_Work instruction_. Take the line that contains "(IHC) photomicrograph of" and all lines after it, up to and including the last line of the data, and write them out exactly; nothing else belongs in the answer.
Top of The input
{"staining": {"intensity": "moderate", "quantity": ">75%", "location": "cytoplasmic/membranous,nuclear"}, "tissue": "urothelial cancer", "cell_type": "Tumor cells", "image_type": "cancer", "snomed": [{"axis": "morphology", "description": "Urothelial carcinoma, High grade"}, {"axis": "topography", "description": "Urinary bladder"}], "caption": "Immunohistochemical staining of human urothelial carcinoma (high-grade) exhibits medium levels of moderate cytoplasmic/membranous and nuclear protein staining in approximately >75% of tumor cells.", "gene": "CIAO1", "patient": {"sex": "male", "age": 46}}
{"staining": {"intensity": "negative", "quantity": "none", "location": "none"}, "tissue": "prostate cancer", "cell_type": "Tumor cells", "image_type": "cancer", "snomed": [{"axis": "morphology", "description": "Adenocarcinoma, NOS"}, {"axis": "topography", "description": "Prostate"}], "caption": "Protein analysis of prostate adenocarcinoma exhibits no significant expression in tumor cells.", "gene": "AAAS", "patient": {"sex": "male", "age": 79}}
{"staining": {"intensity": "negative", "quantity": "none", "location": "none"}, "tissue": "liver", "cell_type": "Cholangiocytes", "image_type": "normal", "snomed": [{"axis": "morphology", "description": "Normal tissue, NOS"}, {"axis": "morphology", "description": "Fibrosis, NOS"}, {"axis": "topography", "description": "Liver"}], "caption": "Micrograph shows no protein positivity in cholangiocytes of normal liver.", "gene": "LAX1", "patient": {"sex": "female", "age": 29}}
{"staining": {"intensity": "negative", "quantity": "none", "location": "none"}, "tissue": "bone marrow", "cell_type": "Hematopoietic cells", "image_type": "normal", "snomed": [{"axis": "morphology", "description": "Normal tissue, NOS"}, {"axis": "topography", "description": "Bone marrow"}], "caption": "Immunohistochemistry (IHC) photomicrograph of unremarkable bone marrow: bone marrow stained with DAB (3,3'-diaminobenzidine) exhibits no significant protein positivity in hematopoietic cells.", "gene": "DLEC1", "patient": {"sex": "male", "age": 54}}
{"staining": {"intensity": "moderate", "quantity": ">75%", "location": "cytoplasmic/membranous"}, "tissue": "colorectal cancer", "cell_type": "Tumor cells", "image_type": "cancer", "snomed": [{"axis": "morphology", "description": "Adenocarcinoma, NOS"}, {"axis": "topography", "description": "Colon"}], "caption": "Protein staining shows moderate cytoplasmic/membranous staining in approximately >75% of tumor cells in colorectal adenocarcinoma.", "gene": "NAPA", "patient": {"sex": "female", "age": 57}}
Bottom of The input
_Response_.
{"staining": {"intensity": "negative", "quantity": "none", "location": "none"}, "tissue": "bone marrow", "cell_type": "Hematopoietic cells", "image_type": "normal", "snomed": [{"axis": "morphology", "description": "Normal tissue, NOS"}, {"axis": "topography", "description": "Bone marrow"}], "caption": "Immunohistochemistry (IHC) photomicrograph of unremarkable bone marrow: bone marrow stained with DAB (3,3'-diaminobenzidine) exhibits no significant protein positivity in hematopoietic cells.", "gene": "DLEC1", "patient": {"sex": "male", "age": 54}}
{"staining": {"intensity": "moderate", "quantity": ">75%", "location": "cytoplasmic/membranous"}, "tissue": "colorectal cancer", "cell_type": "Tumor cells", "image_type": "cancer", "snomed": [{"axis": "morphology", "description": "Adenocarcinoma, NOS"}, {"axis": "topography", "description": "Colon"}], "caption": "Protein staining shows moderate cytoplasmic/membranous staining in approximately >75% of tumor cells in colorectal adenocarcinoma.", "gene": "NAPA", "patient": {"sex": "female", "age": 57}}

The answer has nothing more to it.